Surtout, cette forme nationaliste du souverainisme n’offre aucune réponse aux urgences climatiques et sanitaires qui ne peuvent se régler que par des mesures supranationales.
L’erreur est donc de considérer la souveraineté comme une fin en soi. Elle est avant tout un moyen. Et un moyen essentiel sans lequel les décisions d’un groupe humain resteraient lettre morte. Il faut plutôt la concevoir sous la forme de poupées gigognes, les souverainetés s’emboitant les unes dans les autres.
SouverainetéS
La souveraineté nationale n’est donc pas la seule à considérer. La souveraineté locale devrait être respectée en premier lieu afin de privilégier les échanges de proximité. Elle ne l’est pas suffisamment, surtout en France. Acheter des objets à l’autre bout du monde, alors qu’ils peuvent être manufacturés dans l’immeuble d’à côté, n’est peut-être pas la solution la plus intelligente. En outre, le pouvoir local est essentiel pour garder ou rétablir la cohérence sociale. La désertification de la campagne française pèse lourd dans le vote lepeniste.
Cela dit, l’autarcie locale absolue n’est ni possible ni même souhaitable. Cela priverait l’humain de son besoin vital d’avoir devant lui de nouvelles perspectives. Interviennent alors, pour régler les problèmes qui dépassent l’échelon local, d’autres souverainetés interrégionales qui s’emboitent dans la souveraineté nationale.
Cette structure est archiconnue, il s’agit du bon vieux fédéralisme, instauré dans une grande partie des Etats démocratiques. Mais cela se gâte dès que l’on veut franchir les échelons supérieurs. Or, pour affronter le dérèglement climatique et les épidémies infectieuses, les souverainetés nationales se révèlent impuissantes dans un cas et moins efficaces qu’escompté dans l’autre.

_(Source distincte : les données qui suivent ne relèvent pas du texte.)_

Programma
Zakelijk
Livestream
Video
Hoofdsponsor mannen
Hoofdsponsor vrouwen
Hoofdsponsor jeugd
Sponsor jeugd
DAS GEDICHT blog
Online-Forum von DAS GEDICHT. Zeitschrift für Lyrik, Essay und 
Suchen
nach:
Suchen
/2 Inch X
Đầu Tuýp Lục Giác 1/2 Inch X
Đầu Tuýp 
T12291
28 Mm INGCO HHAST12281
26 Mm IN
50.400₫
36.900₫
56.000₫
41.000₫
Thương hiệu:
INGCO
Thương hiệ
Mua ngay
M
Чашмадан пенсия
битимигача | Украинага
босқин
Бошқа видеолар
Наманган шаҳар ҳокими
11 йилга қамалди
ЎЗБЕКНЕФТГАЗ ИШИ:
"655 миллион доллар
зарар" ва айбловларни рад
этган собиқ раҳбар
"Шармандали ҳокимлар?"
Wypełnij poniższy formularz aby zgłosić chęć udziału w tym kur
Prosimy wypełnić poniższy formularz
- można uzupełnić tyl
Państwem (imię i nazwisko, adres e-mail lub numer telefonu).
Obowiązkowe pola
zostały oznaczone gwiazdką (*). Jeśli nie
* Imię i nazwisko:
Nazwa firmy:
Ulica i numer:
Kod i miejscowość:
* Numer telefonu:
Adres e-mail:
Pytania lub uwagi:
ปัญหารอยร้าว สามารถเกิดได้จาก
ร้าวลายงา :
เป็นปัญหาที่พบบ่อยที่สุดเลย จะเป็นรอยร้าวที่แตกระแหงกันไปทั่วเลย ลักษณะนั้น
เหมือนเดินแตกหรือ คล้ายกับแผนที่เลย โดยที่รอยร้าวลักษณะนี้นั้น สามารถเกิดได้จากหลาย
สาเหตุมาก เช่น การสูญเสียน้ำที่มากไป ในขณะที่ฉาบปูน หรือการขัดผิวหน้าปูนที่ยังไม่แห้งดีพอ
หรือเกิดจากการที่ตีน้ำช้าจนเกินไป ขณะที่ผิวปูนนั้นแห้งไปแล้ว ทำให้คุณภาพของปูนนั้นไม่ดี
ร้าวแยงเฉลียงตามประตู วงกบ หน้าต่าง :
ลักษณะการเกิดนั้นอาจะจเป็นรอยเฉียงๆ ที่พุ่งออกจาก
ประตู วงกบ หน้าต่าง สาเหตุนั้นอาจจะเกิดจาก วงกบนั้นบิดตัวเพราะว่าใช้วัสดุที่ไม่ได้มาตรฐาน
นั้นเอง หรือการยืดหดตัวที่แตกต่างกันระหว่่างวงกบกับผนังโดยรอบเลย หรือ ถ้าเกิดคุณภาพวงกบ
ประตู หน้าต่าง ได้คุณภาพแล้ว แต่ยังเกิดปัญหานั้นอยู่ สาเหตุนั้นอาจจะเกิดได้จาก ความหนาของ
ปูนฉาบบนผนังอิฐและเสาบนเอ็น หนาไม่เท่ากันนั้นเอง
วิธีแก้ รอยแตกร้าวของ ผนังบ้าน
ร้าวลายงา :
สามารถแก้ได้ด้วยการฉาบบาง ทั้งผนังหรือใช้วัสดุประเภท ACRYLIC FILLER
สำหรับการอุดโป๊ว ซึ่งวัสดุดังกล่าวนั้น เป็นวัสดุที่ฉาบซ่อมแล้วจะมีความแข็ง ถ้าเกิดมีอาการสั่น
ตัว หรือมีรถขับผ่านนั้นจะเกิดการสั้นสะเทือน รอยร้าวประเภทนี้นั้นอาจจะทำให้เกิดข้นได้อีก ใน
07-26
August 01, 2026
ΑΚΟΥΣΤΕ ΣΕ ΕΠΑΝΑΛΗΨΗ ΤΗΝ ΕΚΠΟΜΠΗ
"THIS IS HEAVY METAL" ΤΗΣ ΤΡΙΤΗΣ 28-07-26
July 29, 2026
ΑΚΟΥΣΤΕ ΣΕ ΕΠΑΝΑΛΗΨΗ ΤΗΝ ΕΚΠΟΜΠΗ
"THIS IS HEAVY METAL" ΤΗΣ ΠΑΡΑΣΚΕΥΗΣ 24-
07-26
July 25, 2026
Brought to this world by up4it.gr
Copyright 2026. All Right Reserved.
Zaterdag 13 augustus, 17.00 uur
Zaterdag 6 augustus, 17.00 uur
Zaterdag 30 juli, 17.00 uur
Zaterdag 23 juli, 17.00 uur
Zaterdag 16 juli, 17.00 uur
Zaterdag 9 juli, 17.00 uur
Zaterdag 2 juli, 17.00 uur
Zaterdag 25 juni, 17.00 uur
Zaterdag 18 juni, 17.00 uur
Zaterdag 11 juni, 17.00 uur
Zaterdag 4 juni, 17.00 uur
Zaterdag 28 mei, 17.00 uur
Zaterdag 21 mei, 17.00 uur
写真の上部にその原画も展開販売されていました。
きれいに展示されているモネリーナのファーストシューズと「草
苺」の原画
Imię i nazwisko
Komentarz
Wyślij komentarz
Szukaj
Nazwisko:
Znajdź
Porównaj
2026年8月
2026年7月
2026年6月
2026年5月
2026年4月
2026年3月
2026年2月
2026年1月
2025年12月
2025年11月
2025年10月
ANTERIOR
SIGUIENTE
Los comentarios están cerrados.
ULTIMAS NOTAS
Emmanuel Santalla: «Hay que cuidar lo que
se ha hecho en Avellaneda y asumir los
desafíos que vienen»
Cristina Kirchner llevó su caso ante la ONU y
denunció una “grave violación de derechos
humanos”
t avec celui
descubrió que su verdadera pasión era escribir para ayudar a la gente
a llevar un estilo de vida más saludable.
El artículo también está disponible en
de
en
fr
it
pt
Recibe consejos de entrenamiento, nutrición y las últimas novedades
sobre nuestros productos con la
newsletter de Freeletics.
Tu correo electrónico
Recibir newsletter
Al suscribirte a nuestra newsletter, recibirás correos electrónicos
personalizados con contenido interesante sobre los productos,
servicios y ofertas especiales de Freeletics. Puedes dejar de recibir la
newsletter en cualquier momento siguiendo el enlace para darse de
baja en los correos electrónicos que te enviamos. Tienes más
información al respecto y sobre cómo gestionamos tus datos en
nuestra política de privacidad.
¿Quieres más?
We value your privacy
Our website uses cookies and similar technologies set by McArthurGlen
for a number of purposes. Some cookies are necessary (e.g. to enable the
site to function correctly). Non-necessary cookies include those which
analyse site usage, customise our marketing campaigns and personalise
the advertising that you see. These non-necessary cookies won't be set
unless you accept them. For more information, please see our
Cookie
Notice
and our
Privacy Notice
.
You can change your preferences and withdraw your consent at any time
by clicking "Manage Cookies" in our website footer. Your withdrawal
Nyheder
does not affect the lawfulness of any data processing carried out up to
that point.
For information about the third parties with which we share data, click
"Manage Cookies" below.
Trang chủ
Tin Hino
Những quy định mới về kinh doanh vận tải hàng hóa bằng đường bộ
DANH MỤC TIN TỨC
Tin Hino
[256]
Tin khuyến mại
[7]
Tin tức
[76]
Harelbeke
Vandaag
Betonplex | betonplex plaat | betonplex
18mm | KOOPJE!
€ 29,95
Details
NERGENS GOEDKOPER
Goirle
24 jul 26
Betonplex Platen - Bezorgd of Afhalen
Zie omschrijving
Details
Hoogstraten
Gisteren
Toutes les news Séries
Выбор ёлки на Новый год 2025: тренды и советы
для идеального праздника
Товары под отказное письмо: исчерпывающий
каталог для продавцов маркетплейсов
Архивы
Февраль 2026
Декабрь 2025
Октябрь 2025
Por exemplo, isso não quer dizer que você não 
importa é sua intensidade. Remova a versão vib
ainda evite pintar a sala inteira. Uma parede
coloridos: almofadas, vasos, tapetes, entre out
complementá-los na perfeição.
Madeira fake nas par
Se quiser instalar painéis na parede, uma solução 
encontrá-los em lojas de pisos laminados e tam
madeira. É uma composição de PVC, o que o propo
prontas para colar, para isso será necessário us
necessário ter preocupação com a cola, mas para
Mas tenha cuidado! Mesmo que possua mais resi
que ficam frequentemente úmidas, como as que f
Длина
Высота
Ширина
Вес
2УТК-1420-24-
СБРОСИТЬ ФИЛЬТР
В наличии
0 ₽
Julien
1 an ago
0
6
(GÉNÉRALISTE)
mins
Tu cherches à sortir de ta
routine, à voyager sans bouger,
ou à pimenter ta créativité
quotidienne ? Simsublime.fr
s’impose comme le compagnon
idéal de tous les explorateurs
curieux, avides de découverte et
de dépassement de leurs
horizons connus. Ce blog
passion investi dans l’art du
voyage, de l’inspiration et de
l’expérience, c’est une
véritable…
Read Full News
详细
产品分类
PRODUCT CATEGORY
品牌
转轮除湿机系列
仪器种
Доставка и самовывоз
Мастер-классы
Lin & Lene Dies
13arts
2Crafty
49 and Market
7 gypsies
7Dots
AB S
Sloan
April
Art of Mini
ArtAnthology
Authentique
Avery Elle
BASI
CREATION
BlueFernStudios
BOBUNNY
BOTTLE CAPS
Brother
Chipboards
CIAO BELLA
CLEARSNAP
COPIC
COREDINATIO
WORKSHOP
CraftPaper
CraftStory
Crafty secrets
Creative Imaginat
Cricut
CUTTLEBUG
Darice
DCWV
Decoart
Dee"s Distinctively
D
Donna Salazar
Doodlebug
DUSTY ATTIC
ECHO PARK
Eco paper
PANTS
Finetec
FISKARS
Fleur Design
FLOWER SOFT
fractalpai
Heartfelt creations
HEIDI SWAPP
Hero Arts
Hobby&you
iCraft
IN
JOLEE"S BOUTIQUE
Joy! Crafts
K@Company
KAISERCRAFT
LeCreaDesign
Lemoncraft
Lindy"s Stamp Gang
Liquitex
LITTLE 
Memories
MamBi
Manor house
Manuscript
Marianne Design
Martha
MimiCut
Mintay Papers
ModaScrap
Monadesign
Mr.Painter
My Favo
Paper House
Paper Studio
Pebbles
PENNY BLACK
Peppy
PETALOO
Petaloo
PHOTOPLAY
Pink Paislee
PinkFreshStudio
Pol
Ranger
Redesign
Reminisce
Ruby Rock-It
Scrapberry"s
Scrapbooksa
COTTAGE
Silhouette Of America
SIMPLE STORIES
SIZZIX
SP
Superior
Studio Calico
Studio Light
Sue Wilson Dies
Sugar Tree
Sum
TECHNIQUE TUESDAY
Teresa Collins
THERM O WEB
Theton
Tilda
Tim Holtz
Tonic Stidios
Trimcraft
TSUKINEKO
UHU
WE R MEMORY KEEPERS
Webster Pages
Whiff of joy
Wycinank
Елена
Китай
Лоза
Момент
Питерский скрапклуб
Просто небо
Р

L’Union européenne a choisi un curieux mode d’organisation ni centraliste ni fédéraliste qui n’aboutit qu’à l’impuissance. Quant aux organisations internationales, elles n’existent que par la volonté des Etats et restent soumises à leur bon vouloir.
Il n’existe donc aucune souveraineté supranationale, la seule qui disposerait de la taille nécessaire pour parer au dérèglement climatique et assurer une protection plus efficace contre les épidémies.
Cette souveraineté supranationale serait aussi la seule entité à même de contraindre les GAFAM[1] et autres multinationales à payer ces impôts qu’ils éludent en faisant du saute-frontières. Il y aurait là un gisement fiscal intéressant pour alimenter la structure supranationale.
Ces idées sont tout sauf nouvelles. Hélas, la volonté des castes politiciennes d’en rester à des structures obsolètes – mais encore rentables pour elles – paralyse tous les débats sur les souverainetés à venir.